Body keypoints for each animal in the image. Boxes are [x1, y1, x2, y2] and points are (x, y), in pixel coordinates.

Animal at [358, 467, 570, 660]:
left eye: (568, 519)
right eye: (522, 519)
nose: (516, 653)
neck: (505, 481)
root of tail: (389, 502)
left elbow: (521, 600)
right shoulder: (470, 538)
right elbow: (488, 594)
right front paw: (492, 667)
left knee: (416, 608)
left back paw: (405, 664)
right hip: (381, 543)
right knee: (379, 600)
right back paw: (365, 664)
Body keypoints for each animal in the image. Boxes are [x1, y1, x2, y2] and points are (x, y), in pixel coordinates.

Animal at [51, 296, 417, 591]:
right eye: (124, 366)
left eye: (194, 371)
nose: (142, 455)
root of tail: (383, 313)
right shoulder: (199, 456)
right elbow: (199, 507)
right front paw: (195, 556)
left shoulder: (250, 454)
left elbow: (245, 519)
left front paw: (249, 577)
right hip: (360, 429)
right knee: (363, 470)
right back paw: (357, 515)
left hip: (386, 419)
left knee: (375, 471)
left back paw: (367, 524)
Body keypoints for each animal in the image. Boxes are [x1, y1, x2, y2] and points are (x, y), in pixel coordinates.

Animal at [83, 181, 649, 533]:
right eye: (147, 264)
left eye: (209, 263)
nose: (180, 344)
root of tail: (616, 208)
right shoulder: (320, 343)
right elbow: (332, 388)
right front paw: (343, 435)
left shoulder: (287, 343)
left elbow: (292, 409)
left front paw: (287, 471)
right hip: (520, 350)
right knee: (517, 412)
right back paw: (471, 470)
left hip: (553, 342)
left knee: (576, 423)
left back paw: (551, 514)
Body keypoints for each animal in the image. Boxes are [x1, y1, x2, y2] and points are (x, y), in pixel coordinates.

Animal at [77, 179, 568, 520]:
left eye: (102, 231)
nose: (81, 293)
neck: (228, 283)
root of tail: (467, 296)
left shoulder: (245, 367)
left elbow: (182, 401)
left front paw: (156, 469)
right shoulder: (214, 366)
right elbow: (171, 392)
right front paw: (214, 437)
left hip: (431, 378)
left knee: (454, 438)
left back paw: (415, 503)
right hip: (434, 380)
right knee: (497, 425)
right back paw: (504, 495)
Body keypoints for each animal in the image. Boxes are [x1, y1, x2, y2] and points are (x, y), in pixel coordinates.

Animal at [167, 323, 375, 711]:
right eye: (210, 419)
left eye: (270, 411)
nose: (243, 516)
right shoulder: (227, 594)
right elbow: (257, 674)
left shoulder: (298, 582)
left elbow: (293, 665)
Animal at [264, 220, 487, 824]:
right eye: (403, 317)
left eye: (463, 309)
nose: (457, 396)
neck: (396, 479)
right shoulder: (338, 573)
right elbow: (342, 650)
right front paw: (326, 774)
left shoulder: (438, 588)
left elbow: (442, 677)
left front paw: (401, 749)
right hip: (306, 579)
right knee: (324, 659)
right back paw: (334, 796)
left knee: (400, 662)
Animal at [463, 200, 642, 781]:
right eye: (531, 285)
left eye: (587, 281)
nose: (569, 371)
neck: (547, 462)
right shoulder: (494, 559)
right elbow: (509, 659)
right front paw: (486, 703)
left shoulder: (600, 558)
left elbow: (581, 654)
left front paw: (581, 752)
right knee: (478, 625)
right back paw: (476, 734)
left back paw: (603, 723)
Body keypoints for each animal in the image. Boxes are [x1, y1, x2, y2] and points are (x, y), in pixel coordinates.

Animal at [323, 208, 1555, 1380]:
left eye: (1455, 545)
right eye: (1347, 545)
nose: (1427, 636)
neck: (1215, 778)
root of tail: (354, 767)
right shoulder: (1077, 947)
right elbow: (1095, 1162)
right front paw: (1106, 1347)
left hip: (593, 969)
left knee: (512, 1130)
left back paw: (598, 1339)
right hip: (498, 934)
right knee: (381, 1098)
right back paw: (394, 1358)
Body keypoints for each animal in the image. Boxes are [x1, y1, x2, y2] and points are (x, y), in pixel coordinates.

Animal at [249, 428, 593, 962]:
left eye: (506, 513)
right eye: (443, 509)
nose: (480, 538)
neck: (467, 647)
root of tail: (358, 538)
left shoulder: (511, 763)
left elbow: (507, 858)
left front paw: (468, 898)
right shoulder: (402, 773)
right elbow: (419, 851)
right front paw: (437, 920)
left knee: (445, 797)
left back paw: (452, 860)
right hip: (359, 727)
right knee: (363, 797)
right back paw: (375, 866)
────
To do: Each record above has to be set down again, exactly and completely.

Result for this task:
Body keypoints for each animal in the image. Boxes are [x1, y1, x2, y2] and points are (x, y), in pixel coordinates.

Animal at [358, 467, 570, 660]:
left eye: (568, 519)
right eye: (522, 519)
nose: (516, 653)
neck: (505, 481)
root of tail: (389, 502)
left elbow: (521, 600)
right shoulder: (470, 538)
right elbow: (488, 594)
right front paw: (492, 667)
left knee: (416, 608)
left back paw: (405, 664)
right hip: (381, 543)
right knee: (379, 600)
right back paw: (365, 664)
Body keypoints for each animal in the image. Boxes are [x1, y1, x2, y2] and points are (x, y), in pixel coordinates.

Animal at [51, 296, 417, 591]:
right eye: (124, 366)
left eye: (194, 371)
nose: (142, 455)
root of tail: (383, 313)
right shoulder: (199, 456)
right elbow: (199, 507)
right front paw: (195, 556)
left shoulder: (250, 454)
left elbow: (245, 519)
left front paw: (249, 577)
right hip: (360, 429)
right knee: (363, 470)
right back paw: (357, 515)
left hip: (386, 419)
left knee: (375, 471)
left back paw: (367, 524)
Body keypoints for each animal in the image. Boxes are [x1, y1, x2, y2] and points are (x, y), in pixel coordinates.

Animal at [83, 181, 649, 533]:
right eye: (147, 264)
left eye: (209, 263)
nose: (180, 344)
root of tail: (616, 208)
right shoulder: (320, 343)
right elbow: (332, 388)
right front paw: (343, 435)
left shoulder: (287, 343)
left elbow: (292, 409)
left front paw: (287, 471)
right hip: (520, 350)
right knee: (517, 412)
right back paw: (471, 470)
left hip: (553, 342)
left knee: (576, 423)
left back paw: (551, 514)
Body keypoints for each animal in the image. Boxes are [x1, y1, x2, y2] and points are (x, y), in pixel coordinates.

Animal at [77, 179, 568, 520]:
left eye: (102, 231)
nose: (81, 293)
neck: (228, 283)
root of tail: (467, 296)
left shoulder: (245, 367)
left elbow: (182, 401)
left front paw: (156, 469)
right shoulder: (214, 366)
right elbow: (171, 392)
right front paw: (214, 437)
left hip: (431, 378)
left knee: (454, 438)
left back paw: (415, 503)
right hip: (434, 380)
right knee: (497, 425)
right back paw: (504, 495)
Body keypoints for each animal in the image. Boxes are [x1, y1, x2, y2] and points are (x, y), in pixel coordinates.

Animal at [167, 323, 375, 711]:
right eye: (210, 419)
left eye: (270, 411)
nose: (243, 516)
right shoulder: (227, 594)
right elbow: (257, 674)
left shoulder: (298, 582)
left elbow: (293, 665)
Animal at [264, 220, 487, 824]:
right eye: (403, 317)
left eye: (463, 309)
nose: (457, 396)
neck: (396, 479)
right shoulder: (338, 573)
right elbow: (342, 650)
right front paw: (326, 774)
left shoulder: (438, 588)
left elbow: (442, 677)
left front paw: (401, 749)
right hip: (306, 579)
right knee: (324, 659)
right back paw: (334, 796)
left knee: (400, 662)
Animal at [463, 200, 642, 781]:
right eye: (531, 285)
left eye: (587, 281)
nose: (569, 371)
neck: (547, 462)
right shoulder: (494, 559)
right elbow: (509, 659)
right front paw: (486, 703)
left shoulder: (600, 558)
left elbow: (581, 654)
left front paw: (581, 752)
right knee: (478, 625)
right back paw: (476, 734)
left back paw: (603, 723)
Body keypoints for each animal in the image. Boxes are [x1, y1, x2, y2] and points are (x, y), in pixel coordinates.

Animal at [323, 208, 1555, 1380]:
left eye: (1455, 545)
right eye: (1347, 545)
nose: (1427, 636)
neck: (1215, 778)
root of tail: (354, 767)
right shoulder: (1077, 947)
right elbow: (1095, 1162)
right front paw: (1106, 1347)
left hip: (593, 969)
left knee: (512, 1130)
left back paw: (598, 1339)
right hip: (498, 934)
right knee: (381, 1098)
right back paw: (394, 1358)
Body keypoints for each animal in the image. Boxes are [x1, y1, x2, y2] and points are (x, y), in pixel coordinates.

Animal at [249, 428, 593, 962]:
left eye: (506, 513)
right eye: (443, 509)
nose: (480, 538)
neck: (467, 647)
root of tail: (358, 538)
left shoulder: (511, 763)
left elbow: (507, 858)
left front paw: (468, 898)
right shoulder: (402, 773)
right elbow: (419, 851)
right front paw: (437, 920)
left knee: (445, 797)
left back paw: (452, 860)
right hip: (359, 727)
right knee: (363, 797)
right back paw: (375, 866)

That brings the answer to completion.